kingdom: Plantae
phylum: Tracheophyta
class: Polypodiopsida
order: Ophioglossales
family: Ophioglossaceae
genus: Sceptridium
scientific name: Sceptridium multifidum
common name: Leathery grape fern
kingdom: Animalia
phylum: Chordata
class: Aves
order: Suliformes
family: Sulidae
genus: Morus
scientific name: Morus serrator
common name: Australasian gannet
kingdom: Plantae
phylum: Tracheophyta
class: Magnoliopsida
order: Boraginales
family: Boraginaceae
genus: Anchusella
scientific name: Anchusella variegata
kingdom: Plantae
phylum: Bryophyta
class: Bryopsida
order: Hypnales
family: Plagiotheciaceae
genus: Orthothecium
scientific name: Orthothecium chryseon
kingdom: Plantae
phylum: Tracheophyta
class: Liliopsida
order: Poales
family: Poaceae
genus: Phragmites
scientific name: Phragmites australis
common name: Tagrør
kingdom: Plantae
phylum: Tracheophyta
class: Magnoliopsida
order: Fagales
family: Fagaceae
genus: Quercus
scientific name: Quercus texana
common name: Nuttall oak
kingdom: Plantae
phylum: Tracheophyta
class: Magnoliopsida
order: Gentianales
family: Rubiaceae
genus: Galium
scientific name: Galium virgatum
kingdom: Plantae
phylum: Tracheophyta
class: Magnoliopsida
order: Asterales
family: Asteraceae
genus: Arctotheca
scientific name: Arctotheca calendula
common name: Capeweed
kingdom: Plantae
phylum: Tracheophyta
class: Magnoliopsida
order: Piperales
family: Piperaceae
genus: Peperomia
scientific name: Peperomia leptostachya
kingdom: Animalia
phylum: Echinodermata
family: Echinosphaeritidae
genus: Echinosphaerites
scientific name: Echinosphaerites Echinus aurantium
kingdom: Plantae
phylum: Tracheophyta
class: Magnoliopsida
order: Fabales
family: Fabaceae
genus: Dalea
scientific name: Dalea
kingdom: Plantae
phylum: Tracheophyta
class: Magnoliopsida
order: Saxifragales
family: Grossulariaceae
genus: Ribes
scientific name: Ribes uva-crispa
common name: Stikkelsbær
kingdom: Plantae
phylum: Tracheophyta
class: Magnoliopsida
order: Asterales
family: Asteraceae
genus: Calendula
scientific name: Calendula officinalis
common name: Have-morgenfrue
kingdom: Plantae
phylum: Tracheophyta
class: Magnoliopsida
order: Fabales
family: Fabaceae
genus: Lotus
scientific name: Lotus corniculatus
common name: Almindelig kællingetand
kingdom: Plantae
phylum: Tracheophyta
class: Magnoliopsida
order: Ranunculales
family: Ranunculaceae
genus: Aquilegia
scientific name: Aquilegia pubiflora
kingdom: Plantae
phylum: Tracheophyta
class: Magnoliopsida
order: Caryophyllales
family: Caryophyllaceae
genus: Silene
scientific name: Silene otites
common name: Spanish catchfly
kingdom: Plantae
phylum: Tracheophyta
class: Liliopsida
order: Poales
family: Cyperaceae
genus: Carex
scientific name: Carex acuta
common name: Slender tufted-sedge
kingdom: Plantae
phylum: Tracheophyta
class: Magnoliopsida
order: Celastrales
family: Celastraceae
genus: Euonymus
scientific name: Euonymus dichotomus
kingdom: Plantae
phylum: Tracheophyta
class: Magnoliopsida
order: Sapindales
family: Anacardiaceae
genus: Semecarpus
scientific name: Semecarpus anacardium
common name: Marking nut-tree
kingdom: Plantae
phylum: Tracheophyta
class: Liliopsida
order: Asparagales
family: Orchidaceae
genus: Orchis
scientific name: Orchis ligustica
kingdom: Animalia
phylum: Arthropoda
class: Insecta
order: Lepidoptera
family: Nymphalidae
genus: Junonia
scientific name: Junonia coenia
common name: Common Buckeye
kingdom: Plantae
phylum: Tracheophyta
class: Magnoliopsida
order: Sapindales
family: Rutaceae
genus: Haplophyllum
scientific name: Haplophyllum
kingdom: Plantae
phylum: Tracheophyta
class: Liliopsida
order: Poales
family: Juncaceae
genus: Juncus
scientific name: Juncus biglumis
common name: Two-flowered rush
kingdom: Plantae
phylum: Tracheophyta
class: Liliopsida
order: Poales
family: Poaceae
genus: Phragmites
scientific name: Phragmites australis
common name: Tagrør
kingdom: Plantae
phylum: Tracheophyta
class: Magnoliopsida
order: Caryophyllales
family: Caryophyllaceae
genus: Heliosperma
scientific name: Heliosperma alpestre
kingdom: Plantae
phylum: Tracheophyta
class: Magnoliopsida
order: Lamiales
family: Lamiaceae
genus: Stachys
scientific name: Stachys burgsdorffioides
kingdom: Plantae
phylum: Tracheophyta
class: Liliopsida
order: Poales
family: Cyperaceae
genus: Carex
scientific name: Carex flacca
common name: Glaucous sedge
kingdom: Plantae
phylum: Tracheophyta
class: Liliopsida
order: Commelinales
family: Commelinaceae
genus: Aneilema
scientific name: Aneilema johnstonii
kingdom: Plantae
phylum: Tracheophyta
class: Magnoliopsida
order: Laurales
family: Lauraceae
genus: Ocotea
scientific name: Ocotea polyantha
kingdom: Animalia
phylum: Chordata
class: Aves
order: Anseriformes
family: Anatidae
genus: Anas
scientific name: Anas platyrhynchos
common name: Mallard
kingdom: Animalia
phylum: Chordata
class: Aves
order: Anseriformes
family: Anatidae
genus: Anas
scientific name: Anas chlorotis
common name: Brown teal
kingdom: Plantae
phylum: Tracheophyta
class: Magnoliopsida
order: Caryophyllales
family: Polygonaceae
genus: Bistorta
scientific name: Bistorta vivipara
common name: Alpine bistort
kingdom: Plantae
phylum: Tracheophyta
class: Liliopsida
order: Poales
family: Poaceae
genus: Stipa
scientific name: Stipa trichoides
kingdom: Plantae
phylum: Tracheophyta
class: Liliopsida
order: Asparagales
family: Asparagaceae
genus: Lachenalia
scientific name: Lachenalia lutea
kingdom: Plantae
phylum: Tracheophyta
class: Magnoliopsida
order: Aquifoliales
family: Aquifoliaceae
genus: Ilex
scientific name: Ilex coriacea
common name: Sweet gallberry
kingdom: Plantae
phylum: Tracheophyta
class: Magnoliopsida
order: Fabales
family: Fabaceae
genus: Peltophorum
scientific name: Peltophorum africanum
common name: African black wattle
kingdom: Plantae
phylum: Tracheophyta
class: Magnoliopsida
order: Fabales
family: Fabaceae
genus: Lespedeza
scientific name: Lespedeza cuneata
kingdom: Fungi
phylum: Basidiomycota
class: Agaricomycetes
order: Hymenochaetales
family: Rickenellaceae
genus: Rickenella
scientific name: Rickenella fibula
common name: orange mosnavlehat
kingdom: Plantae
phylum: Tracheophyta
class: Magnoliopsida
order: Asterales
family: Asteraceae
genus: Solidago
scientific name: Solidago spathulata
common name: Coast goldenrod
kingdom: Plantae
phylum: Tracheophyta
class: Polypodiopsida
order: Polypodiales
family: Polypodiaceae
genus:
——
- _OBJECTIVE_:
Please rewrite everything from the start of the data down to and including the line "genus: Aquilegia" as a JSON list of strings, one string per line, leaving out blank lines.

- _SOLVED EXERCISE_:
[
  "kingdom: Plantae",
  "phylum: Tracheophyta",
  "class: Polypodiopsida",
  "order: Ophioglossales",
  "family: Ophioglossaceae",
  "genus: Sceptridium",
  "scientific name: Sceptridium multifidum",
  "common name: Leathery grape fern",
  "kingdom: Animalia",
  "phylum: Chordata",
  "class: Aves",
  "order: Suliformes",
  "family: Sulidae",
  "genus: Morus",
  "scientific name: Morus serrator",
  "common name: Australasian gannet",
  "kingdom: Plantae",
  "phylum: Tracheophyta",
  "class: Magnoliopsida",
  "order: Boraginales",
  "family: Boraginaceae",
  "genus: Anchusella",
  "scientific name: Anchusella variegata",
  "kingdom: Plantae",
  "phylum: Bryophyta",
  "class: Bryopsida",
  "order: Hypnales",
  "family: Plagiotheciaceae",
  "genus: Orthothecium",
  "scientific name: Orthothecium chryseon",
  "kingdom: Plantae",
  "phylum: Tracheophyta",
  "class: Liliopsida",
  "order: Poales",
  "family: Poaceae",
  "genus: Phragmites",
  "scientific name: Phragmites australis",
  "common name: Tagrør",
  "kingdom: Plantae",
  "phylum: Tracheophyta",
  "class: Magnoliopsida",
  "order: Fagales",
  "family: Fagaceae",
  "genus: Quercus",
  "scientific name: Quercus texana",
  "common name: Nuttall oak",
  "kingdom: Plantae",
  "phylum: Tracheophyta",
  "class: Magnoliopsida",
  "order: Gentianales",
  "family: Rubiaceae",
  "genus: Galium",
  "scientific name: Galium virgatum",
  "kingdom: Plantae",
  "phylum: Tracheophyta",
  "class: Magnoliopsida",
  "order: Asterales",
  "family: Asteraceae",
  "genus: Arctotheca",
  "scientific name: Arctotheca calendula",
  "common name: Capeweed",
  "kingdom: Plantae",
  "phylum: Tracheophyta",
  "class: Magnoliopsida",
  "order: Piperales",
  "family: Piperaceae",
  "genus: Peperomia",
  "scientific name: Peperomia leptostachya",
  "kingdom: Animalia",
  "phylum: Echinodermata",
  "family: Echinosphaeritidae",
  "genus: Echinosphaerites",
  "scientific name: Echinosphaerites Echinus aurantium",
  "kingdom: Plantae",
  "phylum: Tracheophyta",
  "class: Magnoliopsida",
  "order: Fabales",
  "family: Fabaceae",
  "genus: Dalea",
  "scientific name: Dalea",
  "kingdom: Plantae",
  "phylum: Tracheophyta",
  "class: Magnoliopsida",
  "order: Saxifragales",
  "family: Grossulariaceae",
  "genus: Ribes",
  "scientific name: Ribes uva-crispa",
  "common name: Stikkelsbær",
  "kingdom: Plantae",
  "phylum: Tracheophyta",
  "class: Magnoliopsida",
  "order: Asterales",
  "family: Asteraceae",
  "genus: Calendula",
  "scientific name: Calendula officinalis",
  "common name: Have-morgenfrue",
  "kingdom: Plantae",
  "phylum: Tracheophyta",
  "class: Magnoliopsida",
  "order: Fabales",
  "family: Fabaceae",
  "genus: Lotus",
  "scientific name: Lotus corniculatus",
  "common name: Almindelig kællingetand",
  "kingdom: Plantae",
  "phylum: Tracheophyta",
  "class: Magnoliopsida",
  "order: Ranunculales",
  "family: Ranunculaceae",
  "genus: Aquilegia"
]